The High Court noted that it is at dispute that whether the communication made by the
Applicant to the Arbitrator was also served upon the Respondent, and whether the said
communication constituted a notice of invocation of Arbitration under Section 21 of the Act.

In accordance with the legislative policy and judicial precedents of minimal intervention at
the stage of reference to Arbitration, the High Court held that the said questions are to be
legitimately left to be examined by the Arbitrator.
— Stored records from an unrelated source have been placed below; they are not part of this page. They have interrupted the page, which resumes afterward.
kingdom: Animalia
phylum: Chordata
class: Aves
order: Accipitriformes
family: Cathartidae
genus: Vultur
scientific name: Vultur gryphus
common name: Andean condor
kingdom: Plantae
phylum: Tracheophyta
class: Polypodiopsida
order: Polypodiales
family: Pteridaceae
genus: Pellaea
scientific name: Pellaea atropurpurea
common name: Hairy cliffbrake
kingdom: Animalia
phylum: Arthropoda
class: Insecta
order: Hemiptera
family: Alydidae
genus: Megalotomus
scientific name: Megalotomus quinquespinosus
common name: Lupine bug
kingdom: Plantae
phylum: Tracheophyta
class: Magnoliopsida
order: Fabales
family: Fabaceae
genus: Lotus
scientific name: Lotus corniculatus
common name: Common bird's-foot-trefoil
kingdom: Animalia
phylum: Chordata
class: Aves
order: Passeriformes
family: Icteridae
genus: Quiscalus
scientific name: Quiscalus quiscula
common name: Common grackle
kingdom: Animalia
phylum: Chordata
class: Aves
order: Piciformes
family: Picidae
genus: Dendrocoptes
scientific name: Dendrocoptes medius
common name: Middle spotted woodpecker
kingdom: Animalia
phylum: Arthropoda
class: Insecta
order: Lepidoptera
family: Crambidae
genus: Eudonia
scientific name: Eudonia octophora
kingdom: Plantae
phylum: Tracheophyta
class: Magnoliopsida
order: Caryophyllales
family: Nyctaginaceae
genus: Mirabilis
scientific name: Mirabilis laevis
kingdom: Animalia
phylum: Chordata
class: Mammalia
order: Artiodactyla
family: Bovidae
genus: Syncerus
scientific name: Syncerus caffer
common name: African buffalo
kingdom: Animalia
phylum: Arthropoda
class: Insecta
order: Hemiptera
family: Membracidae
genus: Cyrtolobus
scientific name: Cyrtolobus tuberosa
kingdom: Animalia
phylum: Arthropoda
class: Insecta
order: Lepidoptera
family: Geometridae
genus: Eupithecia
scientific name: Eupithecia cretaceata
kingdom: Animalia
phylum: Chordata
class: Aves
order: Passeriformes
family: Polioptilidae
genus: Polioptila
The High Court, therefore, noted that the other contentions raised by the parties in this
application pale in significance and that the parties are at liberty to raise all other contentions
as permissible in law before the Arbitrator, including those envisaged by Section 16 of the
Act.

Resultantly, the High Court allowed the application and appointed a former Judge of the High
Court as the Sole Arbitrator to adjudicate upon the claims and counterclaims, and the dispute
arising out of the Deed between the parties.

Conclusion –

In this judgment, the Hon’ble High Court being mindful of the need for minimal judicial
intervention in Arbitral proceedings made crucial observations. The Court emphasized that in
an Arbitral dispute the need of issuing and serving a notice to the opposite party under
Section 21 of the Act to invoke Arbitration serves an important purpose. Without the notice,
Arbitration Proceedings may become unsustainable in law. Though there are exceptions
under which the requirement of notice can be waived off but filing a Statement of Claim with
the named Arbitrator does not fall under such an exception.